Extracted entries>
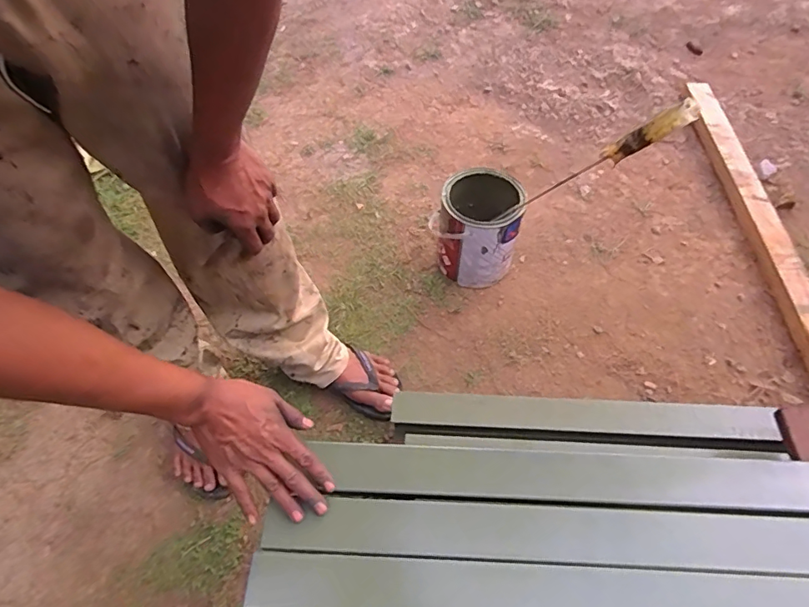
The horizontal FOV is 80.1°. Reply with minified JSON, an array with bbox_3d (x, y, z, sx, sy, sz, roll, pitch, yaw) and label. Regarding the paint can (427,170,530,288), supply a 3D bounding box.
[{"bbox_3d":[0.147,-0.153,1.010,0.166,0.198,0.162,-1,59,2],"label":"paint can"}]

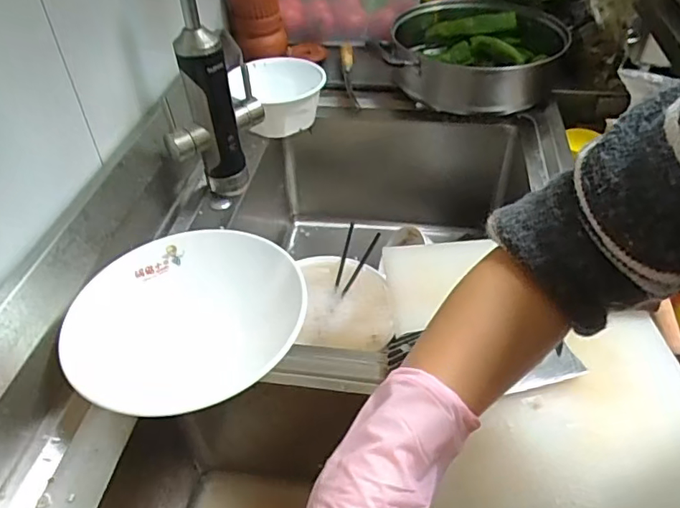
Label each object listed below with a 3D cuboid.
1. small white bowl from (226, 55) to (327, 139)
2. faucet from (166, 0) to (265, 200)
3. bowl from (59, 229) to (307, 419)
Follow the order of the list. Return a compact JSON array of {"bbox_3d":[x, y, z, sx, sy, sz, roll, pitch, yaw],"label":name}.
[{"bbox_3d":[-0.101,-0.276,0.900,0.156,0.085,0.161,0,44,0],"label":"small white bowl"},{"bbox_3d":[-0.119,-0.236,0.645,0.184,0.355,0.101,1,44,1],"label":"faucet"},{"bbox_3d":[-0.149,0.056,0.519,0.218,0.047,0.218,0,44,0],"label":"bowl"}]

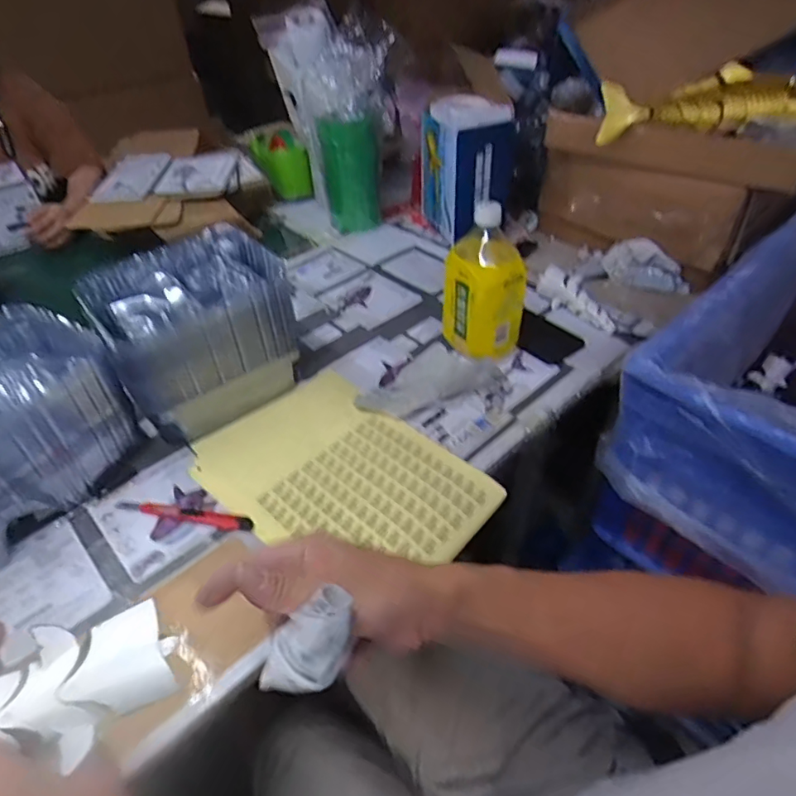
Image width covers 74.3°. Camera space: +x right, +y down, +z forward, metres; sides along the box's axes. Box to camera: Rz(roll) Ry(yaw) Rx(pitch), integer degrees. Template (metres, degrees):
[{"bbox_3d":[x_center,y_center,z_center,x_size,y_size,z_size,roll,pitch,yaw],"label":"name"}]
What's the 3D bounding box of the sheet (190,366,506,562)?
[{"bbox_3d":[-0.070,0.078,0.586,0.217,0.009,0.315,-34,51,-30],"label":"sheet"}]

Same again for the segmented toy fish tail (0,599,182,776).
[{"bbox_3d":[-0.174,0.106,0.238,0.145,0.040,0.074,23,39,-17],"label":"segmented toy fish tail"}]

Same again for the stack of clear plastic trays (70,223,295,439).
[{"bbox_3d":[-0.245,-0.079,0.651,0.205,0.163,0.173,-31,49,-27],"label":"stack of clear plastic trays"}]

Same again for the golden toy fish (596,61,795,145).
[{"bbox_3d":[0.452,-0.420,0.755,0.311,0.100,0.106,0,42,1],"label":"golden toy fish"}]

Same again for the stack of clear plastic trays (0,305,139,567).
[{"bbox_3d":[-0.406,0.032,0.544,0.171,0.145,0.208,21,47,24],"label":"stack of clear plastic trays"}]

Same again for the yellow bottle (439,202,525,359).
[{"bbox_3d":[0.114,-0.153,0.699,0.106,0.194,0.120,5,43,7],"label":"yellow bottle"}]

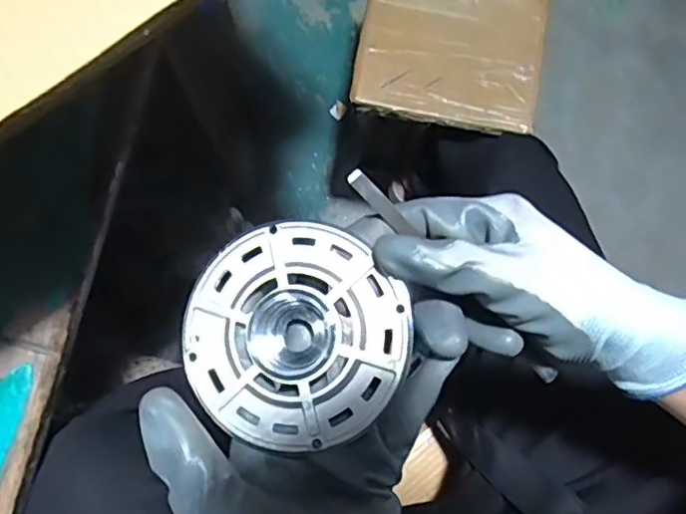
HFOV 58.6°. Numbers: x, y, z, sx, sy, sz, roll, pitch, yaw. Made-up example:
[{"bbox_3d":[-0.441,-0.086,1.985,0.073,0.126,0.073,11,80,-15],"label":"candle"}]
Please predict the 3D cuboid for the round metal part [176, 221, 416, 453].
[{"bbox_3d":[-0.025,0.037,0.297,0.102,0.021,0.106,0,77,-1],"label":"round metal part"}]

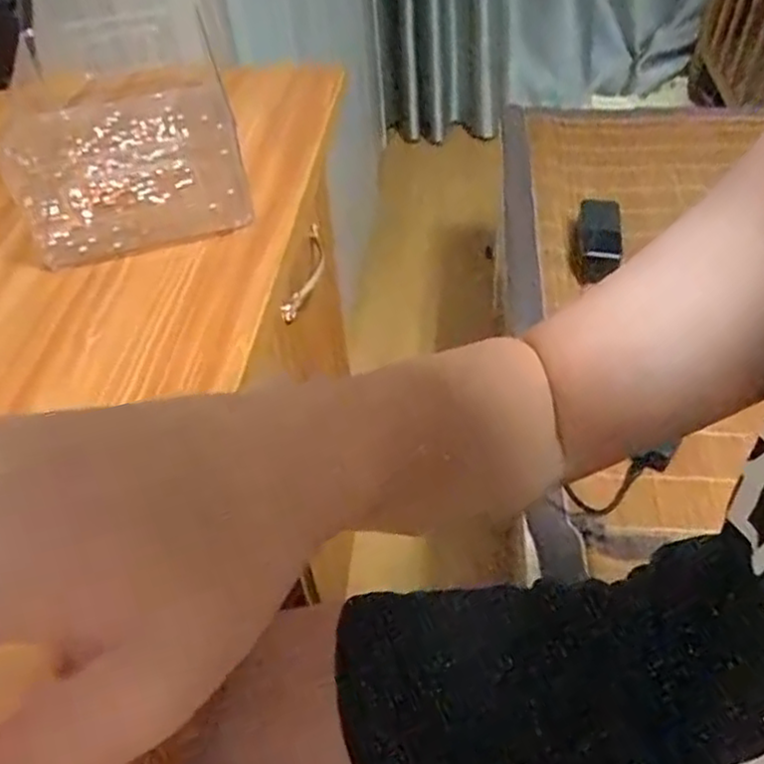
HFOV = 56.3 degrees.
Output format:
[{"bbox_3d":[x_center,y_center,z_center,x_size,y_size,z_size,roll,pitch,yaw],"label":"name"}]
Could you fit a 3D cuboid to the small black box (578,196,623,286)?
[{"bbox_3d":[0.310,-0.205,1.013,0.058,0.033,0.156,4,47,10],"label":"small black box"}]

What you should do> All lines of the records containing "HFOV" should be shown.

Output>
HFOV 58.6°. Numbers: x, y, z, sx, sy, sz, roll, pitch, yaw. Made-up example:
HFOV = 56.3 degrees.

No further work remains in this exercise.